# Fast.ai PyTorch Caltech 256 deployment  

## Pre-requisites

This notebook shows how to use the SageMaker Python SDK to take your existing trained fast.ai model in a local container before deploying to SageMaker's managed hosting environments based on the PyTorch framework.  This can speed up iterative testing and debugging while using the same familiar Python SDK interface.  Just change your estimator's `instance_type` to `local`.

In order to use this feature you'll need to install docker-compose (and nvidia-docker if training with a GPU).

**Note, you can only run a single local notebook at one time.**

In [None]:
!/bin/bash ./setup.sh

## Overview

The **SageMaker Python SDK** helps you deploy your models for training and hosting in optimized, productions ready containers in SageMaker. The SageMaker Python SDK is easy to use, modular, extensible and compatible with TensorFlow, MXNet, PyTorch and Chainer. This tutorial focuses on how to take an existing pretrained fast.ai based convulutional neural network trained on the Caltech 256 dataset (http://www.vision.caltech.edu/Image_Datasets/Caltech256/) using **PyTorch in local mode**.

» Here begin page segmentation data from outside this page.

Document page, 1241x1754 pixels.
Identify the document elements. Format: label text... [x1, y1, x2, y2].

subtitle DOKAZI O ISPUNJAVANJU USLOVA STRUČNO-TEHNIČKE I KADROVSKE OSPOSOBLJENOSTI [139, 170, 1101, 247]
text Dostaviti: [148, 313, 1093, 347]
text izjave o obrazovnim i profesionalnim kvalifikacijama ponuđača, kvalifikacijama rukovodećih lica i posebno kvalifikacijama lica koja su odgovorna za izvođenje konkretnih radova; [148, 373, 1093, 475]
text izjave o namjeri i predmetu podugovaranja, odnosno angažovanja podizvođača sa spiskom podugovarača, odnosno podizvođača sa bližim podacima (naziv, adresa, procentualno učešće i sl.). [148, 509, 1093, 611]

### Set up the environment

This notebook was created and tested on a single ml.m4.xlarge notebook instance.

Let's start by specifying:

- The S3 Bucket where the model data is stored. 
- The Model Data prefix which is the S3 prefix to the zipped model. Must contain the weights of the fast.ai model saved with .h5 extension. Model tarball must also contain a file called `classes.json` containing list of the class names used for classification.
- The IAM role arn used to give training and hosting access to your data. See the documentation for how to create these. Note, if more than one role is required for notebook instances, training, and/or hosting, please replace the sagemaker.get_execution_role() with appropriate full IAM role arn string(s).

In [None]:
import sagemaker
import boto3

region = boto3.session.Session().region_name
account_id = boto3.client('sts').get_caller_identity().get('Account')

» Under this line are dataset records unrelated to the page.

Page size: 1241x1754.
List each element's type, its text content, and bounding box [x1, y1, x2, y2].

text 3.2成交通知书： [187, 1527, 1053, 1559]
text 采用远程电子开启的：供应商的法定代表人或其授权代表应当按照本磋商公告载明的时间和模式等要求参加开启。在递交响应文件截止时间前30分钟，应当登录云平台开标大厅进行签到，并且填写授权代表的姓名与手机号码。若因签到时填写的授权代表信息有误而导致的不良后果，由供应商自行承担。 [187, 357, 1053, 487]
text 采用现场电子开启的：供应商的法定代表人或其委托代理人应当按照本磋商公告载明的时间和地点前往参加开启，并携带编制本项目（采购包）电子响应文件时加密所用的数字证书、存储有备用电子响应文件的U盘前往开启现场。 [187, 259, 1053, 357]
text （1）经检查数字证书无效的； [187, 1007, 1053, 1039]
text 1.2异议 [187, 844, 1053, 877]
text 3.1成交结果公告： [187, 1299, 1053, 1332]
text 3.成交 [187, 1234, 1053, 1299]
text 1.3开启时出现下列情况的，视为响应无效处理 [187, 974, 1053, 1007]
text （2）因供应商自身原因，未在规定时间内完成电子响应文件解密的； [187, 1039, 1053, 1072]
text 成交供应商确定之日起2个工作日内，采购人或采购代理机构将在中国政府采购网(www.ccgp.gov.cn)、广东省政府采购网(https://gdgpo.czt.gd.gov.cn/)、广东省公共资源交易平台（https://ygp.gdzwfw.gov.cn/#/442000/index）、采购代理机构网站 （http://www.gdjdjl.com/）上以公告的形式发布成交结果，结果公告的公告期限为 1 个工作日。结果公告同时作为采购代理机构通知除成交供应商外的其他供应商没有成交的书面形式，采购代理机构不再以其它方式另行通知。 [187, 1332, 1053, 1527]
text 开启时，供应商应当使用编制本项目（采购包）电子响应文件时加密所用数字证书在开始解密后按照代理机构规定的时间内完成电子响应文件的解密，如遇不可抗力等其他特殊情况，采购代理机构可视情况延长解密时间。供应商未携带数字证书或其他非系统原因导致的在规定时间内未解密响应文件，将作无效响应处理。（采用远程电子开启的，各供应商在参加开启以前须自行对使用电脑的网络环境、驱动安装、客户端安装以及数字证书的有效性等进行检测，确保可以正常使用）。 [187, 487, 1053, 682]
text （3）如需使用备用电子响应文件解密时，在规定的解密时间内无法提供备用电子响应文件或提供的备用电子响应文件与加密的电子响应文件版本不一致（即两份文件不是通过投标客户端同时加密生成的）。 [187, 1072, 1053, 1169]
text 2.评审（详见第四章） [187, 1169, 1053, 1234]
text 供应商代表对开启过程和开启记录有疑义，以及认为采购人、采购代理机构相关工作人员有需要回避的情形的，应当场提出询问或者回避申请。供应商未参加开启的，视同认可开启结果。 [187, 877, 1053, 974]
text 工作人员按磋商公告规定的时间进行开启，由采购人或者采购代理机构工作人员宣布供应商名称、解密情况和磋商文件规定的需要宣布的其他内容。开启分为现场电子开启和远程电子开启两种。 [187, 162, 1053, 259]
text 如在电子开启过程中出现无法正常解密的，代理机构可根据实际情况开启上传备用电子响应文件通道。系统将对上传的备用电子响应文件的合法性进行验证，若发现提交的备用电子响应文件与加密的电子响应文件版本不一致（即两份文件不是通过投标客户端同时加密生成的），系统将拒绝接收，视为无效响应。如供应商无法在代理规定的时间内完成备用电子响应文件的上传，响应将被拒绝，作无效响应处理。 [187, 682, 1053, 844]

bucket = 'sagemaker-{}-{}'.format(account_id, region)
model_data_prefix='models/caltech256_fastai_sagemaker/model.tar.gz'

model_data_url=f's3://{bucket}/{model_data_prefix}'
print(f'Model Data URL is: {model_data_url}')

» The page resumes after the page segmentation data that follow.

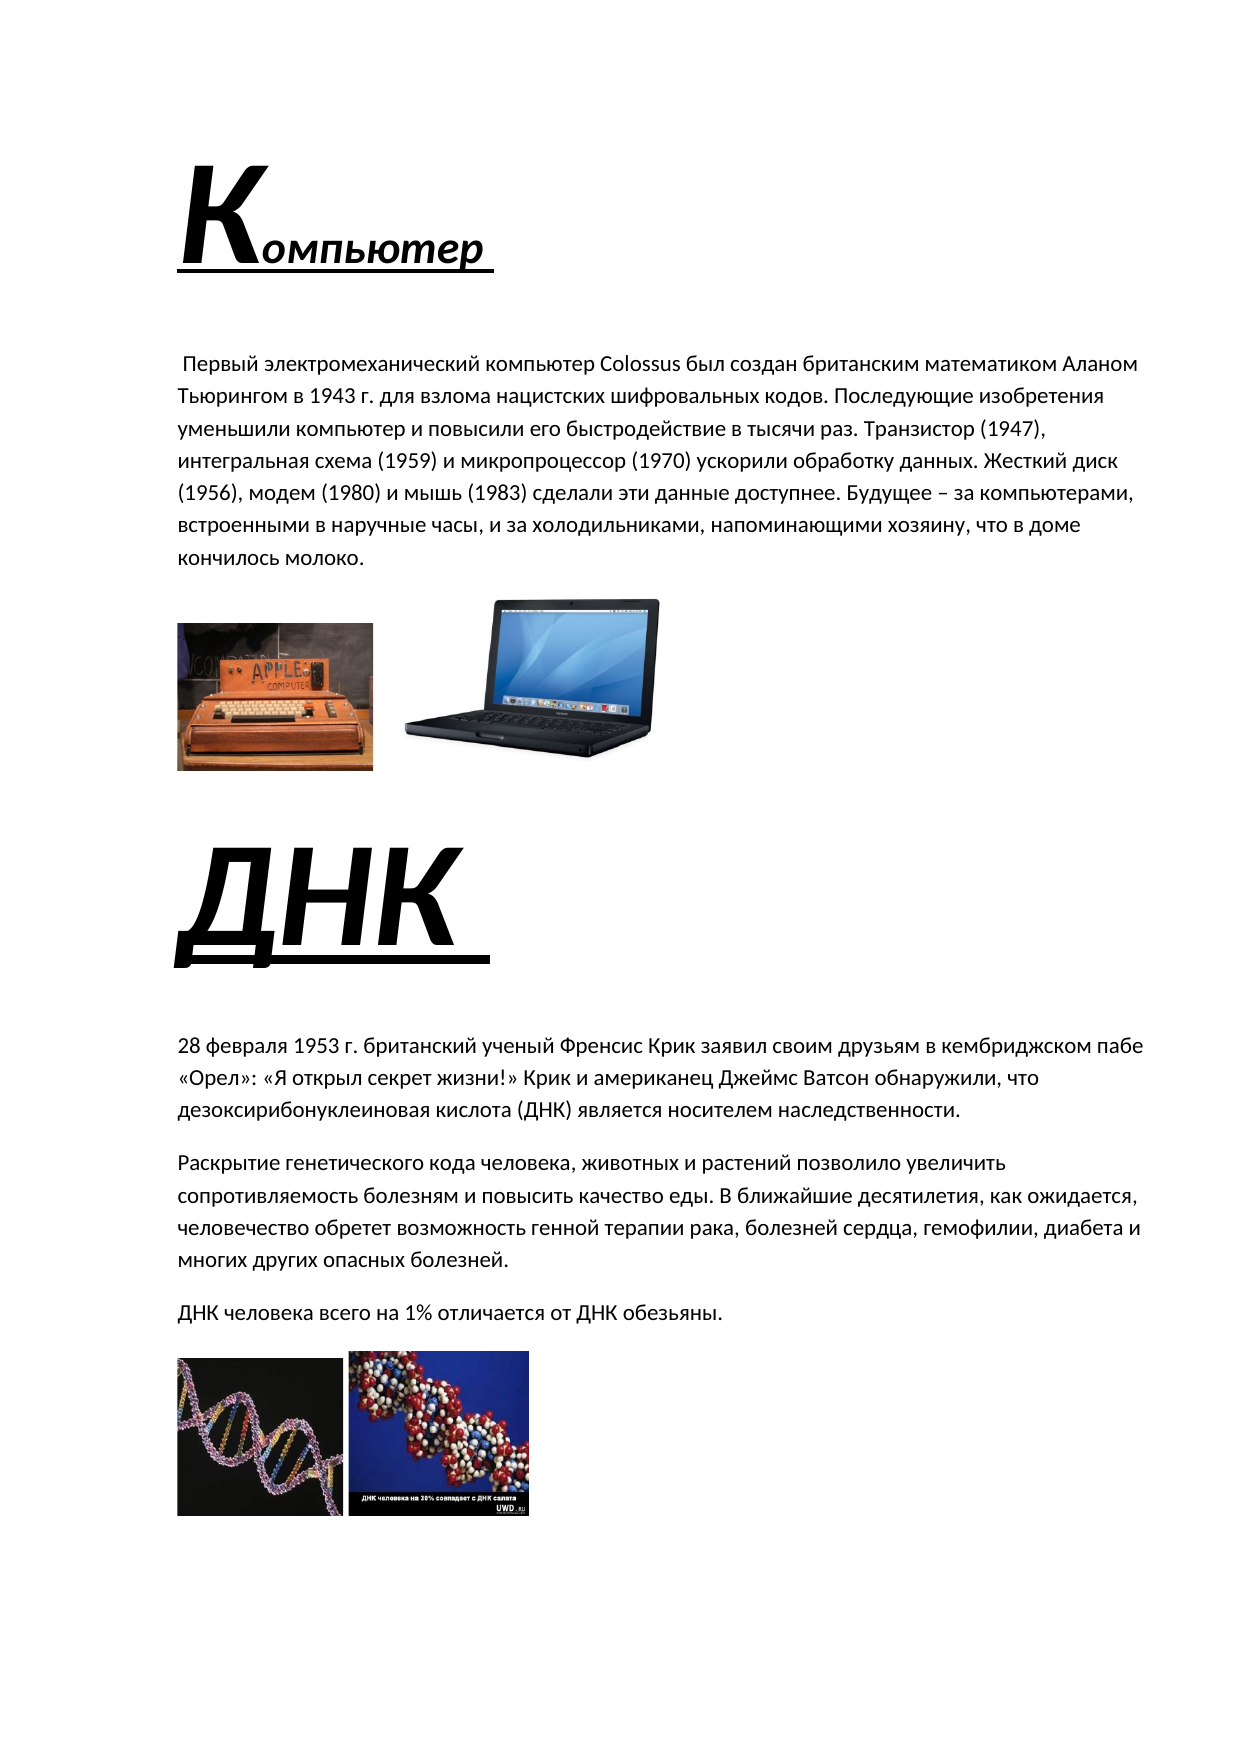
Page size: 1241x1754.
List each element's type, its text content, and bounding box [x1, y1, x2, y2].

picture [393, 595, 674, 771]
text Раскрытие генетического кода человека, животных и растений позволило увеличить сопротивляемость болезням и повысить качество еды. В ближайшие десятилетия, как ожидается, человечество обретет возможность генной терапии рака, болезней сердца, гемофилии, диабета и многих других опасных болезней. [177, 1148, 1152, 1273]
picture [177, 623, 374, 771]
text 28 февраля 1953 г. британский ученый Френсис Крик заявил своим друзьям в кембриджском пабе «Орел»: «Я открыл секрет жизни!» Крик и американец Джеймс Ватсон обнаружили, что дезоксирибонуклеиновая кислота (ДНК) является носителем наследственности. [177, 1031, 1152, 1123]
text ДНК [177, 800, 1152, 983]
text Компьютер [177, 118, 1152, 301]
picture [177, 1358, 344, 1516]
text ДНК человека всего на 1% отличается от ДНК обезьяны. [177, 1298, 1152, 1326]
text Первый электромеханический компьютер Colossus был создан британским математиком Аланом Тьюрингом в 1943 г. для взлома нацистских шифровальных кодов. Последующие изобретения уменьшили компьютер и повысили его быстродействие в тысячи раз. Транзистор (1947), интегральная схема (1959) и микропроцессор (1970) ускорили обработку данных. Жесткий диск (1956), модем (1980) и мышь (1983) сделали эти данные доступнее. Будущее – за компьютерами, встроенными в наручные часы, и за холодильниками, напоминающими хозяину, что в доме кончилось молоко. [177, 349, 1152, 571]
picture [348, 1351, 529, 1516]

sagemaker_session = sagemaker.Session()
role = sagemaker.get_execution_role()

## Host
### Hosting script
We are going to provide custom implementation of `model_fn`, `input_fn`, `output_fn` and `predict_fn` hosting functions in a separate file:

In [None]:
!pygmentize 'source/app.py'

### Import model into SageMaker
The PyTorch model uses a npy serializer and deserializer by default. For this example, since we have a custom implementation of all the hosting functions and plan on using a byte based input and JSON output, we need a predictor that can deserialize JSON.

In [None]:
from sagemaker.predictor import RealTimePredictor, json_deserializer

class ImagePredictor(RealTimePredictor):
    def __init__(self, endpoint_name, sagemaker_session):
        super(ImagePredictor, self).__init__(endpoint_name, sagemaker_session=sagemaker_session, serializer=None, 
                                            deserializer=json_deserializer, content_type='image/jpeg')

To deploy the model either locally or as a SageMaker Endpoint we need to create a PyTorchModel object using the latest training job to get the S3 location of the trained model data. Besides model data location in S3, we also need to configure PyTorchModel with the script and source directory (because our `app` script requires fast.ai model classes from source directory), an IAM role.

In [None]:
from sagemaker.pytorch import PyTorchModel

# Configure an PyTorch Model
pytorch_model = PyTorchModel(model_data=model_data_url, 
                                source_dir='source',
                                entry_point='app.py',
                                role=role,
                                predictor_cls=ImagePredictor)

### Create endpoint

Now the model is ready to be deployed at a SageMaker endpoint and we are going to use the `sagemaker.pytorch.model.PyTorchModel.deploy` method to do this. We can set the value of instance type to `local` if we want to deploy and test locally on our notebook instance. Once you have tested it out locallyed we can deploy as a SageMaker endpoint using a CPU-based instance for inference (e.g. ml.m4.xlarge), even though the model may have been trained on GPU instances.

In [None]:
# set the instance_type to 'local' for local testing on the instance and SageMaker instance type to deploy to AWS
instance_type='local'
#instance_type='ml.m4.xlarge'

In [None]:
#!docker kill $(docker ps -q)

In [None]:
# In Local Mode, fit will pull the PyTorch container docker image and run it locally
predictor = pytorch_model.deploy(instance_type=instance_type, initial_instance_count=1)

### Evaluate
We are going to use our deployed model to do object classification based on a submitted image.

In [None]:
import io
import requests
from PIL import Image

Enter the URL of an image from the from the site: http://www.vision.caltech.edu/Image_Datasets/Caltech256/images/

In [None]:
IMG_URL='http://www.vision.caltech.edu/Image_Datasets/Caltech256/images/010.beer-mug/010_0011.jpg'
#IMG_URL='http://www.vision.caltech.edu/Image_Datasets/Caltech256/images/002.american-flag/002_0019.jpg'
#IMG_URL='http://www.vision.caltech.edu/Image_Datasets/Caltech256/images/038.chimp/038_0009.jpg'

Let's download the image from the URL and display the image.

In [None]:
response = requests.get(IMG_URL)
img_pil = Image.open(io.BytesIO(response.content))
img_pil

Now we will call the prediction endpoint.

In [None]:
# Serializes data and makes a prediction request to the endpoint (local or sagemaker)
response = predictor.predict(response.content)
response

### Cleanup

After you have finished with this example, remember to delete the prediction endpoint to release the instance(s) associated with it.

In [None]:
sagemaker_session.delete_endpoint(predictor.endpoint)